[Data items]
----
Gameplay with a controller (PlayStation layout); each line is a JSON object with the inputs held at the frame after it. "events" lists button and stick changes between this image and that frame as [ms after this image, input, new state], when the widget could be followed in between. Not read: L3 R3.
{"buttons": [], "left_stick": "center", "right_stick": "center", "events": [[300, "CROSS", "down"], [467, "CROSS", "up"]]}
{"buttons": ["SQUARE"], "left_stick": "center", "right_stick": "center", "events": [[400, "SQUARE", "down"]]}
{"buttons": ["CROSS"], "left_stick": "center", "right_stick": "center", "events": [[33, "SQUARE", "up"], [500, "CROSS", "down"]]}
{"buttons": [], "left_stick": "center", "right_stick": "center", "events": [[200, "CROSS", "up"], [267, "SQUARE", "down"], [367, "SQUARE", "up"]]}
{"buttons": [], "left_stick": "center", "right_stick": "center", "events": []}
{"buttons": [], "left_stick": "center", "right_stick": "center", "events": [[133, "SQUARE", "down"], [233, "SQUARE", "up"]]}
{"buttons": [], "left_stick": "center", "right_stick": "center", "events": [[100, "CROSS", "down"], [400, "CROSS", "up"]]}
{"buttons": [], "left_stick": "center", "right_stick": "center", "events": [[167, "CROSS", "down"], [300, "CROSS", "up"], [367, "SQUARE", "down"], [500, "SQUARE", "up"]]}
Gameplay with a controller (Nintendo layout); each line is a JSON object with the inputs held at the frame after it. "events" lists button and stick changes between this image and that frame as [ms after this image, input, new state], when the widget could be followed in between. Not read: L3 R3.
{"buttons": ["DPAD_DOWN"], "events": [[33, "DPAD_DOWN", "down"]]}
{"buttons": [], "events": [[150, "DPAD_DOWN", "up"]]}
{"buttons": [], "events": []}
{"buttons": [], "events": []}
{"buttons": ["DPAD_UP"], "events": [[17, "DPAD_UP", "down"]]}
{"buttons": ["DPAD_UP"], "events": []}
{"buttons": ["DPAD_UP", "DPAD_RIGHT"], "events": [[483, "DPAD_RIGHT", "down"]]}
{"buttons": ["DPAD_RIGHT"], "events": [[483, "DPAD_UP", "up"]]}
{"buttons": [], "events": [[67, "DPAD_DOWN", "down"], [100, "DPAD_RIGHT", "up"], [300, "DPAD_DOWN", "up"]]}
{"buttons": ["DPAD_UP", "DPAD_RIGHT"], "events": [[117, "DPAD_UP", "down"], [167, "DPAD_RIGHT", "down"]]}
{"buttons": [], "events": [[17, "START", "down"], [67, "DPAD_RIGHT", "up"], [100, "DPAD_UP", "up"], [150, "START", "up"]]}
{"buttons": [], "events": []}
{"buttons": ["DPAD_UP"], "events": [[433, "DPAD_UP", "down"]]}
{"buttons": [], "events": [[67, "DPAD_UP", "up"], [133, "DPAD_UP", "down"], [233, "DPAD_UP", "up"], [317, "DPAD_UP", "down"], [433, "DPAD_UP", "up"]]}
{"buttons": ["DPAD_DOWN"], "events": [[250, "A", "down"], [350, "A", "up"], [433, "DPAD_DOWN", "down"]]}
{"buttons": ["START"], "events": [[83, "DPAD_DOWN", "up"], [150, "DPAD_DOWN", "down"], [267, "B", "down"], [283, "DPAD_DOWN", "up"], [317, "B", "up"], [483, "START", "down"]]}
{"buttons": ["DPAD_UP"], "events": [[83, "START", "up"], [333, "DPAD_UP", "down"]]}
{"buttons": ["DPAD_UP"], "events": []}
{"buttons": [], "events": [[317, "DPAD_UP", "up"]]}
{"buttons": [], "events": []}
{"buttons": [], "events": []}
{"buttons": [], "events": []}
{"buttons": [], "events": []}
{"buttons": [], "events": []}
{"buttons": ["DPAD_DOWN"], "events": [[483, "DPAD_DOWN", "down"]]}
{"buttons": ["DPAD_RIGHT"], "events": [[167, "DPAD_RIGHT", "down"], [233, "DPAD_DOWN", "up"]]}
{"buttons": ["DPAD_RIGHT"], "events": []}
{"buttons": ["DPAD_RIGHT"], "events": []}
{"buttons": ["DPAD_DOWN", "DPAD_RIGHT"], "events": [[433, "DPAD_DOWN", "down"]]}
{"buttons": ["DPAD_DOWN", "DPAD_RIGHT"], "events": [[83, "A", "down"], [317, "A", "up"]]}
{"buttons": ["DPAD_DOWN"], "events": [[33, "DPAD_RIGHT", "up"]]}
----
Directions
Every line of the data must be reproduced exactly.

Solved problem
Gameplay with a controller (PlayStation layout); each line is a JSON object with the inputs held at the frame after it. "events" lists button and stick changes between this image and that frame as [ms after this image, input, new state], when the widget could be followed in between. Not read: L3 R3.
{"buttons": [], "left_stick": "center", "right_stick": "center", "events": [[300, "CROSS", "down"], [467, "CROSS", "up"]]}
{"buttons": ["SQUARE"], "left_stick": "center", "right_stick": "center", "events": [[400, "SQUARE", "down"]]}
{"buttons": ["CROSS"], "left_stick": "center", "right_stick": "center", "events": [[33, "SQUARE", "up"], [500, "CROSS", "down"]]}
{"buttons": [], "left_stick": "center", "right_stick": "center", "events": [[200, "CROSS", "up"], [267, "SQUARE", "down"], [367, "SQUARE", "up"]]}
{"buttons": [], "left_stick": "center", "right_stick": "center", "events": []}
{"buttons": [], "left_stick": "center", "right_stick": "center", "events": [[133, "SQUARE", "down"], [233, "SQUARE", "up"]]}
{"buttons": [], "left_stick": "center", "right_stick": "center", "events": [[100, "CROSS", "down"], [400, "CROSS", "up"]]}
{"buttons": [], "left_stick": "center", "right_stick": "center", "events": [[167, "CROSS", "down"], [300, "CROSS", "up"], [367, "SQUARE", "down"], [500, "SQUARE", "up"]]}
Gameplay with a controller (Nintendo layout); each line is a JSON object with the inputs held at the frame after it. "events" lists button and stick changes between this image and that frame as [ms after this image, input, new state], when the widget could be followed in between. Not read: L3 R3.
{"buttons": ["DPAD_DOWN"], "events": [[33, "DPAD_DOWN", "down"]]}
{"buttons": [], "events": [[150, "DPAD_DOWN", "up"]]}
{"buttons": [], "events": []}
{"buttons": [], "events": []}
{"buttons": ["DPAD_UP"], "events": [[17, "DPAD_UP", "down"]]}
{"buttons": ["DPAD_UP"], "events": []}
{"buttons": ["DPAD_UP", "DPAD_RIGHT"], "events": [[483, "DPAD_RIGHT", "down"]]}
{"buttons": ["DPAD_RIGHT"], "events": [[483, "DPAD_UP", "up"]]}
{"buttons": [], "events": [[67, "DPAD_DOWN", "down"], [100, "DPAD_RIGHT", "up"], [300, "DPAD_DOWN", "up"]]}
{"buttons": ["DPAD_UP", "DPAD_RIGHT"], "events": [[117, "DPAD_UP", "down"], [167, "DPAD_RIGHT", "down"]]}
{"buttons": [], "events": [[17, "START", "down"], [67, "DPAD_RIGHT", "up"], [100, "DPAD_UP", "up"], [150, "START", "up"]]}
{"buttons": [], "events": []}
{"buttons": ["DPAD_UP"], "events": [[433, "DPAD_UP", "down"]]}
{"buttons": [], "events": [[67, "DPAD_UP", "up"], [133, "DPAD_UP", "down"], [233, "DPAD_UP", "up"], [317, "DPAD_UP", "down"], [433, "DPAD_UP", "up"]]}
{"buttons": ["DPAD_DOWN"], "events": [[250, "A", "down"], [350, "A", "up"], [433, "DPAD_DOWN", "down"]]}
{"buttons": ["START"], "events": [[83, "DPAD_DOWN", "up"], [150, "DPAD_DOWN", "down"], [267, "B", "down"], [283, "DPAD_DOWN", "up"], [317, "B", "up"], [483, "START", "down"]]}
{"buttons": ["DPAD_UP"], "events": [[83, "START", "up"], [333, "DPAD_UP", "down"]]}
{"buttons": ["DPAD_UP"], "events": []}
{"buttons": [], "events": [[317, "DPAD_UP", "up"]]}
{"buttons": [], "events": []}
{"buttons": [], "events": []}
{"buttons": [], "events": []}
{"buttons": [], "events": []}
{"buttons": [], "events": []}
{"buttons": ["DPAD_DOWN"], "events": [[483, "DPAD_DOWN", "down"]]}
{"buttons": ["DPAD_RIGHT"], "events": [[167, "DPAD_RIGHT", "down"], [233, "DPAD_DOWN", "up"]]}
{"buttons": ["DPAD_RIGHT"], "events": []}
{"buttons": ["DPAD_RIGHT"], "events": []}
{"buttons": ["DPAD_DOWN", "DPAD_RIGHT"], "events": [[433, "DPAD_DOWN", "down"]]}
{"buttons": ["DPAD_DOWN", "DPAD_RIGHT"], "events": [[83, "A", "down"], [317, "A", "up"]]}
{"buttons": ["DPAD_DOWN"], "events": [[33, "DPAD_RIGHT", "up"]]}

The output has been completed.